→ Dataset records
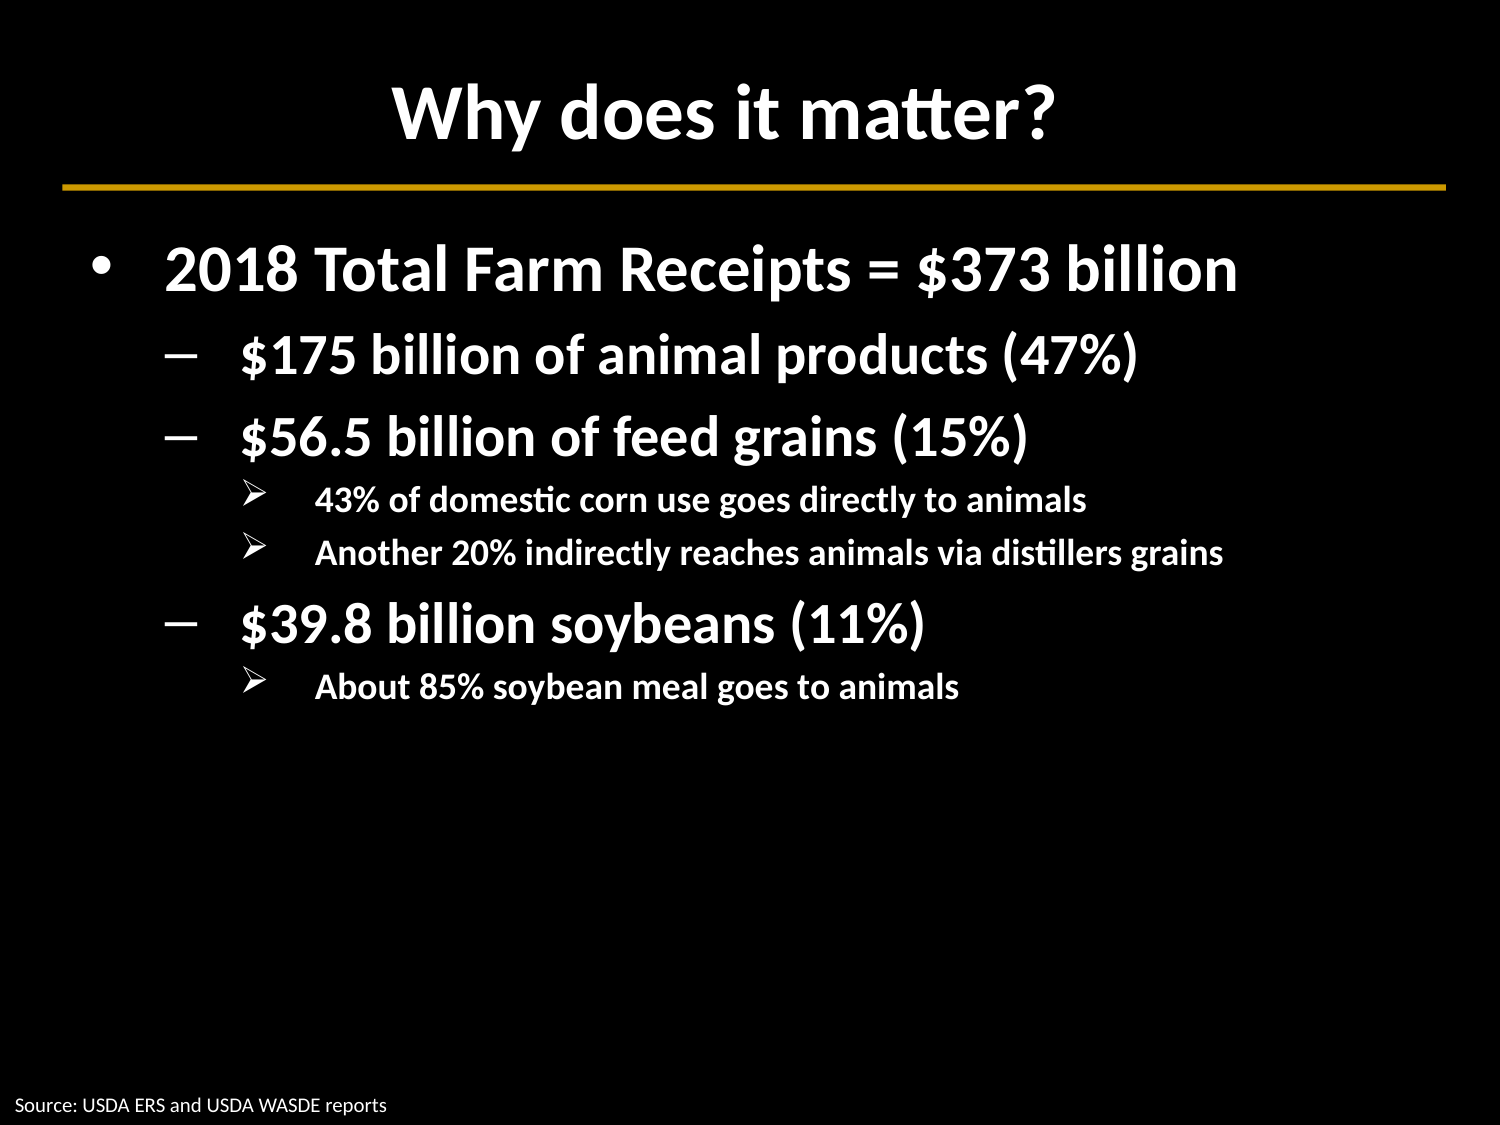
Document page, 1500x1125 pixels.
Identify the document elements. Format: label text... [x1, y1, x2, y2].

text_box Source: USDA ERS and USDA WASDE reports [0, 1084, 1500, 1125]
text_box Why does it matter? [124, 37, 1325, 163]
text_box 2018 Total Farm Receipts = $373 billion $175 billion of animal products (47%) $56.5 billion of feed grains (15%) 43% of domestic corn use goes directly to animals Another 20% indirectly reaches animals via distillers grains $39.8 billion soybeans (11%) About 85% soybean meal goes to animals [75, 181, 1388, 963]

→ To do
Quote the material word for word, dropping any images it holds.

→ Solution for this exercise
Document page, 1500x1125 pixels.
Identify the document elements. Format: label text... [x1, y1, x2, y2].

text_box Source: USDA ERS and USDA WASDE reports [0, 1084, 1500, 1125]
text_box Why does it matter? [124, 37, 1325, 163]
text_box 2018 Total Farm Receipts = $373 billion $175 billion of animal products (47%) $56.5 billion of feed grains (15%) 43% of domestic corn use goes directly to animals Another 20% indirectly reaches animals via distillers grains $39.8 billion soybeans (11%) About 85% soybean meal goes to animals [75, 181, 1388, 963]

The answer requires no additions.